At the edge of a forest, a man sat on a damp picnic table. The cold leached into his bones but it was unfelt. His eyes were locked on the dark depths of the high trees. The tips of them swayed in the silent breeze. No birds sang or traffic rushed by. This was truly the wilds. His ears twitched occasionally, picking up the murderous run of creatures lost to its shadows. His fist bunched and he got up. The call was so very strong, but he had to be stronger. To lose himself to this would not allow him to remain. Turning his back, he walked back to the car. His back a stack of tension, his heart cold.
The interior of the car was silent: a pod of disconnection. The man gripped the steering wheel, his hand stuck - almost immobile - on the ignition switch beneath. Frozen, his eyes moved along the sway of branches. He licked dry lips and for a moment, the beast within slammed against the inner bars of the mental prison. How it howled and raged, slathered and spat. The man did not move, locked in place as he weathered the storm-like tantrum. He shut his eyes and rallied himself as he had beaten it back many times. The force drifted and temporary peace returned. The man's heart thudded and he lay back against the headrest. There was a cost to the charade and as he gathered his wits, he wondered when the prison would crack. When would he give up fighting and just accept. The thought terrified him.

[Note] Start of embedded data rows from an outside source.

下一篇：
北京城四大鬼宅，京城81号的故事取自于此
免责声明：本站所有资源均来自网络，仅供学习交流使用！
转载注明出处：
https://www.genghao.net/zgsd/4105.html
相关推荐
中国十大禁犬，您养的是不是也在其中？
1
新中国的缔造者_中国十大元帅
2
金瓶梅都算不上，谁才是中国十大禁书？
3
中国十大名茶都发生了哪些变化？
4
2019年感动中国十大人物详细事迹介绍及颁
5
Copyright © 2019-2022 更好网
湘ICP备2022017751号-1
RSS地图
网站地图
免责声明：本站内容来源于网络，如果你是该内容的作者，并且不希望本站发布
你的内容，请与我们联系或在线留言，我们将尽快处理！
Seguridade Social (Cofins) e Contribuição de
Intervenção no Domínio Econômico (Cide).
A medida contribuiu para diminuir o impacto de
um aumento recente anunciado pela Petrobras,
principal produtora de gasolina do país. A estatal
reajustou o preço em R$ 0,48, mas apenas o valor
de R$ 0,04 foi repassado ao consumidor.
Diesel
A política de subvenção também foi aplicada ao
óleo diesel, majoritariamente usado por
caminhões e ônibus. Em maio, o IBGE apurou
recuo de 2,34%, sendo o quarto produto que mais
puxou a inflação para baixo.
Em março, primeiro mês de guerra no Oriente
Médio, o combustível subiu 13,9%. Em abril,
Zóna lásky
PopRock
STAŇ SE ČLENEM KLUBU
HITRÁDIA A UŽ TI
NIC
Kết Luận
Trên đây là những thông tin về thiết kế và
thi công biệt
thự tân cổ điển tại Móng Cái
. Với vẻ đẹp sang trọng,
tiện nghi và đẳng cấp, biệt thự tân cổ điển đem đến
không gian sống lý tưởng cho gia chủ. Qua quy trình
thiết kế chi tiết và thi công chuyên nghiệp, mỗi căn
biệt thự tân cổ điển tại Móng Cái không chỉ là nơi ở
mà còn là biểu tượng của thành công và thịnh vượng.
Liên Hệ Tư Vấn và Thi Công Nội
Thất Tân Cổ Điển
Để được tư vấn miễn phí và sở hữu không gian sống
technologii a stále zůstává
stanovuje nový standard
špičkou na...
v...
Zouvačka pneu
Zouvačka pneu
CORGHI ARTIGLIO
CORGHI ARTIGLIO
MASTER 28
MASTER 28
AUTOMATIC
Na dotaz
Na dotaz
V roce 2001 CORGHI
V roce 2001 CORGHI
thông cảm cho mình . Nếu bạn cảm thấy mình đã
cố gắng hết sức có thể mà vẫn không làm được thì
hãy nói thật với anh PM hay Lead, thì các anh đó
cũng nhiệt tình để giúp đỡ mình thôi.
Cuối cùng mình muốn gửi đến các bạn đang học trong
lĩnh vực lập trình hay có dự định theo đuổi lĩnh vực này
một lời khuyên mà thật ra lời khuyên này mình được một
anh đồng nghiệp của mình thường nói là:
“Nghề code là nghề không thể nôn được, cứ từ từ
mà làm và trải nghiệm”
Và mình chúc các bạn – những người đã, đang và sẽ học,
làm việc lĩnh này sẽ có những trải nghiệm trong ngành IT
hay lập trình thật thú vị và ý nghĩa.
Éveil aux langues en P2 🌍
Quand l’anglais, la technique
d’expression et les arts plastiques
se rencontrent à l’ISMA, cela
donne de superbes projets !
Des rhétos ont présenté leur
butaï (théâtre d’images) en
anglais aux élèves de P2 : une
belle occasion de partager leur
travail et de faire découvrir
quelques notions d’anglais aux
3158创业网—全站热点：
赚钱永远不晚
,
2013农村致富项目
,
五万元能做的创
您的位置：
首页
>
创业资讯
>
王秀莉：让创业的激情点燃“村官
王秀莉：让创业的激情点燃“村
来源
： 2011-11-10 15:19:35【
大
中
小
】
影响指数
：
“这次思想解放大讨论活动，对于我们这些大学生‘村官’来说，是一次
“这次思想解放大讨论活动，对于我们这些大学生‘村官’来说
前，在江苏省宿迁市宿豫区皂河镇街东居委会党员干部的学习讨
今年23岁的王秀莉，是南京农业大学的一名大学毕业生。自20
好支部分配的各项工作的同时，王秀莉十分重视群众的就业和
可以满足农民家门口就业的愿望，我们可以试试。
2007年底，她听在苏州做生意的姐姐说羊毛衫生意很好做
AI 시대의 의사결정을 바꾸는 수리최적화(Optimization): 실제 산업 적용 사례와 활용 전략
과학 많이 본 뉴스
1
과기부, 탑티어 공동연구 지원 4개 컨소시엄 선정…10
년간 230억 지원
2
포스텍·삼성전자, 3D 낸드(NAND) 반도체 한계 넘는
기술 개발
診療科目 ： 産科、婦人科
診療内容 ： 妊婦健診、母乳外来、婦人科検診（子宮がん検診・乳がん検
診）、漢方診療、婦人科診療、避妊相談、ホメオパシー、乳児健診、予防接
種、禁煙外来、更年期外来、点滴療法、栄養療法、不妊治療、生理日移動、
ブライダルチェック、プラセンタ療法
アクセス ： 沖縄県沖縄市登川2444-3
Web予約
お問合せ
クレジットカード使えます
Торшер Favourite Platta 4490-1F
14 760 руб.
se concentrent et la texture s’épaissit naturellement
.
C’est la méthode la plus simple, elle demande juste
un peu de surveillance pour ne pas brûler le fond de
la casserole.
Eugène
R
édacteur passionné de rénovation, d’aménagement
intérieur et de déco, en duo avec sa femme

Within, the beast slunk and prowled. He felt it had infinite patience and then he smiled at the bitter irony. It was nothing but patient. It wanted out. It wanted to run free. To dart through thick branches, to feel the hot joy of the kill as teeth clamped shut. "No," he said out loud. "I will not." He had known others who had gone that path. Sometimes he would see them, running their predator games. Sometimes as beasts, sometimes as men. Some clung to humanity, others embraced and shifted. The Lost Ones.
He balled a fist and looked down at the skin. It was fleshy, thin and weak. Fine hairs patterned the back of the hand. It was wrong. On certain nights, he would be right. Bones would crack, fur would flourish and flesh would run in beautiful harmonic song. That one night, he would be himself. Cold and bitter tears pricked at his eyes and he wiped them away angrily chastising himself for the weakness. After the shift, then the pain would come. The soreness of limbs, the guilt. Always the guilt at what he had done, what he might have killed or who he might have hurt. But perhaps more accurately, the pain of falling to stay normal.
Later he stood in the park, pushing against the swing to propel his son, who responded with shouts of glee at every thrust. For a moment, the joyous bursts took him away and he was content. The time was pure and human warmth folded over him like a cloak. The man gripped it, clung to it, for the call to the darkness was never too far away. As they left, a tiny hand in his own larger, rougher one; the barks of dogs at play tugged at the beast within. The man looked away and picking up the toddler at his feet, hugged him to him. Reminders were there. A constant goad to the animal within.